The spring of 2018 will not go down in the record books as one of the earlier planted years, but understandably, markets have not become overly anxious. As of the 22nd, NASS estimates that we have 5% of the corn in the soil, which was 3% less than anticipated and 9% behind the 5-year average. The only state that is ahead of pace is Texas with 65% planted versus an average of 59%. Of course it is well known that we can plant the entire crop within a very limited window of time, (14 suitable days according to the University of Illinois) and in light of the current weather forecast, it would appear that a large portion of the crop will get planted in the next week to 10-days. Bean planting progress was limited to southern states and came in right on the historical average of 2%. Not surprising, progress throughout the north was limited in all crops. Spring wheat just 3% planted vs. 25% normal, 2% of barley compared with 8%, oats at 31% vs. 55% and sugarbeets 12% compared with an average 37%. Once again though, not a surprise considering there was snow falling a week ago in much of the north.

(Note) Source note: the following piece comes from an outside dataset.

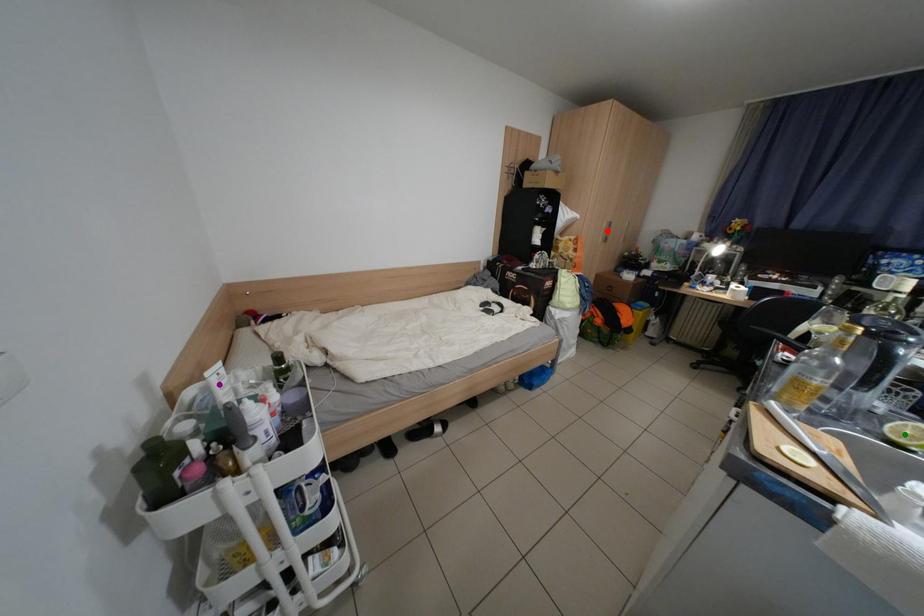
Order these from nearest to farthest:
purple point | red point | green point

1. green point
2. purple point
3. red point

It seems this is the first week I can remember in months when there were not downward revisions being published for the Argentine crops. Soy harvest in that nation is now estimated to be 39.6% complete, and Dr. Cordonnier left his estimated unchanged at 39 MMT, and the Buenos Aires Grain Exchange is at 38 MMT, which was also unchanged. Do note that this morning the USDA reported sales of 130,000 MT of US beans to Argentina. 60k of this is for the current crop year and 70k for the 18/19 marketing year. Corn harvest was estimated to be 29.5% complete, and here as well, both Dr. Cordonnier and the Exchange left the estimates unchanged at 32 MMT. As I noted yesterday, dryness in Southern Brazil is raising a little concern about the safrinha corn crop but so far not enough to make any adjustments. Dr. Cordonnier left his estimate unchanged at 87 MMT (5 MMT less than USDA) and had the bean number at 115 MMT, which is the same as Uncle Sam.
China released import numbers for March which again revealed a troubling, though not surprising trend. For the month that nation imported 5.662 MMT of soybeans which was 10.5% less than a year ago. Considering that the first quarter imports were up just slightly, quantity was not the troubling part. Of greater concern is the fact that of the March total, Brazil supplied 2.33 MMT, an increase of 33% and the US supplied 3.10 MMT, down 27% from a year ago. This, of course, is an ongoing shift and were it not for the overall growth in Chinese demand, would have already negatively impacted our price. In corn, as a percentage Chinese demand has picked up very nicely as for the month they imported 62,830 MT, which is actually 1094% above the same month last year. For the first quarter, total imports reached 557,346 MT, which is up 81.6%. It would appear though that increased corn imports have translated into reduced DDG demand. For March, imports of this product were down 85.6% and for the first quarter are 87% lower.
Currently, we have the grains struggling with beans showing a bit of a bounce, but overall, I continue to look for soft action into next month.